**PROBLEM:** Check each line of the data for "игроком", then give the number of lines that have it, without any other words.
════
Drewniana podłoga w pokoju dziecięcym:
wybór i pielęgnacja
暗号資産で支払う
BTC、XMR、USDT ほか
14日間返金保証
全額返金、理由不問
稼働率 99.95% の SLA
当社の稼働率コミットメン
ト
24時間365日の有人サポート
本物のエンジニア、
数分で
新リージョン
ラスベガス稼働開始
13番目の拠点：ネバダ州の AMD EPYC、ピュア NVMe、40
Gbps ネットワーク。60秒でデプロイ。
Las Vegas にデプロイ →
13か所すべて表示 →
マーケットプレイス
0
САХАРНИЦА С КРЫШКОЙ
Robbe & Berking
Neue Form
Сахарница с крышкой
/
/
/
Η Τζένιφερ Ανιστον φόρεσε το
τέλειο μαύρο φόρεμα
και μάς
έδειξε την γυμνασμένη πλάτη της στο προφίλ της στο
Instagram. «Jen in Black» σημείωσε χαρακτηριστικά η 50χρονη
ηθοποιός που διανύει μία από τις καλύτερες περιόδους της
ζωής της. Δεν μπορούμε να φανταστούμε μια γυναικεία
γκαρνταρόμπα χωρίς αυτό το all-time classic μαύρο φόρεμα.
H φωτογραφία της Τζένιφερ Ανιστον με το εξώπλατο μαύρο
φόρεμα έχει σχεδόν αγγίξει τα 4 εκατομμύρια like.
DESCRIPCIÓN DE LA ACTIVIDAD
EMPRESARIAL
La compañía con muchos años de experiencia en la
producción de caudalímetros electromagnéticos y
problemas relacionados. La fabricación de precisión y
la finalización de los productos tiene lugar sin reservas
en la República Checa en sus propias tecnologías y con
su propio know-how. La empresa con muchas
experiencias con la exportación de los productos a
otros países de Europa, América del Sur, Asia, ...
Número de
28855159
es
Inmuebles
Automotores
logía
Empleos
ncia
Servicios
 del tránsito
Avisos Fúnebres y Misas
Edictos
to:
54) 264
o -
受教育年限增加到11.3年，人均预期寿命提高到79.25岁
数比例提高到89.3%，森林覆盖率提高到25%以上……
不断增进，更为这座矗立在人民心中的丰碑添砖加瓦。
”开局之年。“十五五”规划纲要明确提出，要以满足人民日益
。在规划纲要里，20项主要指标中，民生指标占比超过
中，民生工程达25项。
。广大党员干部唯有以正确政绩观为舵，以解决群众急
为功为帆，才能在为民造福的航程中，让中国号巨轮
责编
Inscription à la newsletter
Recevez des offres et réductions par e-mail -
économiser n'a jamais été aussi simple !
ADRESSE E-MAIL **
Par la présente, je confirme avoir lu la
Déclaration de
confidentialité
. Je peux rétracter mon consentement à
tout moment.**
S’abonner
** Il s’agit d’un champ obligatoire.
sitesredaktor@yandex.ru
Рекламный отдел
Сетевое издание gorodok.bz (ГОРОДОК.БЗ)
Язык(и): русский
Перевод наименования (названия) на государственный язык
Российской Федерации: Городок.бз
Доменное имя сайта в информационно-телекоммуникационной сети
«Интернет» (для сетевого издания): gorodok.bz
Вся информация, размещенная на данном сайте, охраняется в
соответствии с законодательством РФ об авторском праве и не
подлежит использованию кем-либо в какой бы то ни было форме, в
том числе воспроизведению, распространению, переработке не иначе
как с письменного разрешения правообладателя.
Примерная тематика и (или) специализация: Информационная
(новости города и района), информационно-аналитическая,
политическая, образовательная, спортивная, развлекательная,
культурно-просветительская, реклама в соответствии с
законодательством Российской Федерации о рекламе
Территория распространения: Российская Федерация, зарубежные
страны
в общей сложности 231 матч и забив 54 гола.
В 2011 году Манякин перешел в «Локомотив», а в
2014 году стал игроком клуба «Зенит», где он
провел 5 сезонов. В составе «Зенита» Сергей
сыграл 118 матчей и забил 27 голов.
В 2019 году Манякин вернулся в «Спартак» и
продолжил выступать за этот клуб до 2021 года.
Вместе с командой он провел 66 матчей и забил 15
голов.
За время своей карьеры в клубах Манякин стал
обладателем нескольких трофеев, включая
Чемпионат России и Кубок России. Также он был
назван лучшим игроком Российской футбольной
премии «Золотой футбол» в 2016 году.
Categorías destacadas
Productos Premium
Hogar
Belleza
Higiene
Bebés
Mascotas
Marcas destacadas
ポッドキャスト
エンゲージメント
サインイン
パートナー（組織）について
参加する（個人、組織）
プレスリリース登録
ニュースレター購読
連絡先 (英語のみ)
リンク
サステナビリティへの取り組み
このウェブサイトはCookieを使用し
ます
════
**YOUR RESPONSE:** 2